For our correlation analysis, we are going to look at correlations between three climate variables from a data set on the effects of climate on plant cover. The tree variables we will test are: total precipitation (Totprecip), mean temperature (Mean_tempC), and maximum temperature (Max_tempC). There are often relationships between different climate variables, but those relationships are not usually causal (e.g., higher precipitation doesn’t cause higher temperatures), so a correlation analysis is the right way to go for analyzing these relationships.

8.1 Visualizing our data

First, load the data set. Be sure your working directory is set correctly.

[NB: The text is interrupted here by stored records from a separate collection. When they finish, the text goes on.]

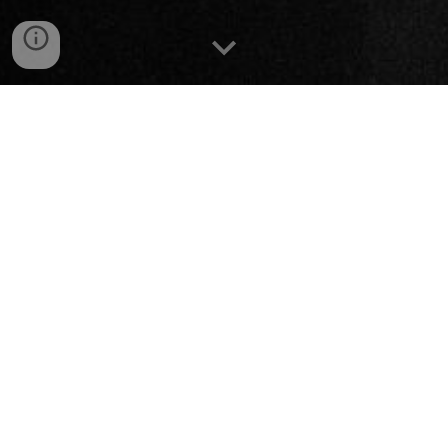
Impressum
Angaben gemäß § 5 TMG
Kulturkraft Bonn e.V.
Vereinsadresse
Kulturkraft Bonn e.V.
Bornheimer Str. 145, 53119 Bonn
Vertreten durch:
1.
Vorsitzender: Miguel Mummert
2. Vorsitzender: Wilhelm Lukas Schulz
Kassenwart: Mathis Jungen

plant <- read.csv("PlantSumm.csv")

To visualize relationships between two continuous variables, a scatterplot is a good approach. With a correlation, we don’t always add a best fit line (the best fit line is the output of a regression analysis). Here we have three climate variables, so we want to look at the pairwise relationships between each pair of variables. We could do that with three completely separate plots, but there’s a faster way! With the pairs function, we can generate a grid of plots that shows the relationship between all pairs of variables we want to include in our analysis. We just provide a formula with the variables we want to include and the data set from which they come.

pairs(~ Totprecip + Mean_tempC + Max_tempC, data = plant) 

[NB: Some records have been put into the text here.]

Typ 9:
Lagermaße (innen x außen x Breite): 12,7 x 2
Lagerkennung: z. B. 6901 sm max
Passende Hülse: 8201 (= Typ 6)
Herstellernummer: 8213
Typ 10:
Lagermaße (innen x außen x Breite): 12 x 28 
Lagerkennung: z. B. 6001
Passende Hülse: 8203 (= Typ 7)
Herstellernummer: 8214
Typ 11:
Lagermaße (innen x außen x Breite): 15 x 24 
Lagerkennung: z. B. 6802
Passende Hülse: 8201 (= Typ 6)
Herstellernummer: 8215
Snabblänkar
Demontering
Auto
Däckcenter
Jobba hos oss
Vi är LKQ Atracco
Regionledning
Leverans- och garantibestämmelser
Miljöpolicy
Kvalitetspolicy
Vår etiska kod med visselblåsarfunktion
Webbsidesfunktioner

In the output, you can see the variables on the diagonal and the scatterplot for each pair of variables. (Note that the plots below the diagonal are just repeats of the plots above the diagonal, but with the axes switched). Which variables appear to have a strong correlation?

8.2 Running the correlation test

Now we will run a formal test to see if the correlations are significant. You can download additional packages that will automatically run the test for all pairs of variables in our data set, but we will just use the base R function (cor.test), so we’ll run a separate test for each pair of variables.

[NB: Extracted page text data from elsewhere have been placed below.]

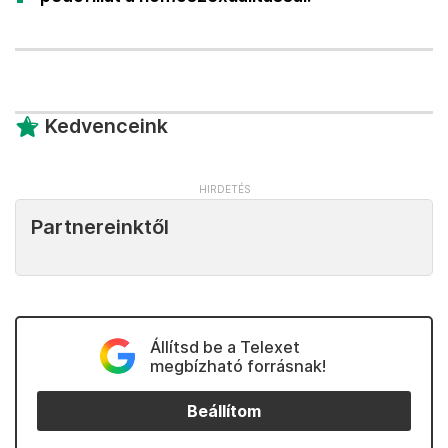
Kedvenceink
Partnereinktől
Állítsd be a Telexet
megbízható forrásnak!
Beállítom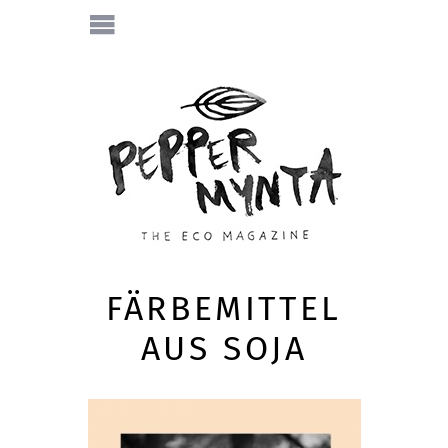
FÄRBEMITTEL
AUS SOJA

To run the pairwise tests, we’ll use the with function in combination with the cor.test function, to pull out the two variables we want from the plant data set and run the correlation for those two variables.

with(plant,cor.test(Mean_tempC,Max_tempC))
## 
##  Pearson's product-moment correlation
## 
## data:  Mean_tempC and Max_tempC
## t = 8.4936, df = 17, p-value = 1.6e-07
## alternative hypothesis: true correlation is not equal to 0
## 95 percent confidence interval:
##  0.7531352 0.9611007
## sample estimates:
##       cor 
## 0.8996063
with(plant,cor.test(Mean_tempC,Totprecip))
## 
##  Pearson's product-moment correlation
## 
## data:  Mean_tempC and Totprecip
## t = -1.6944, df = 17, p-value = 0.1084
## alternative hypothesis: true correlation is not equal to 0
## 95 percent confidence interval:
##  -0.71147981  0.08956702
## sample estimates:
##        cor 
## -0.3801058
with(plant,cor.test(Max_tempC,Totprecip))
## 
##  Pearson's product-moment correlation
## 
## data:  Max_tempC and Totprecip
## t = -2.5001, df = 17, p-value = 0.02294
## alternative hypothesis: true correlation is not equal to 0
## 95 percent confidence interval:
##  -0.78728864 -0.08407849
## sample estimates:
##        cor 
## -0.5184872

Based on the output of these tests, which are statistically significant? Are the correlations positive or negative?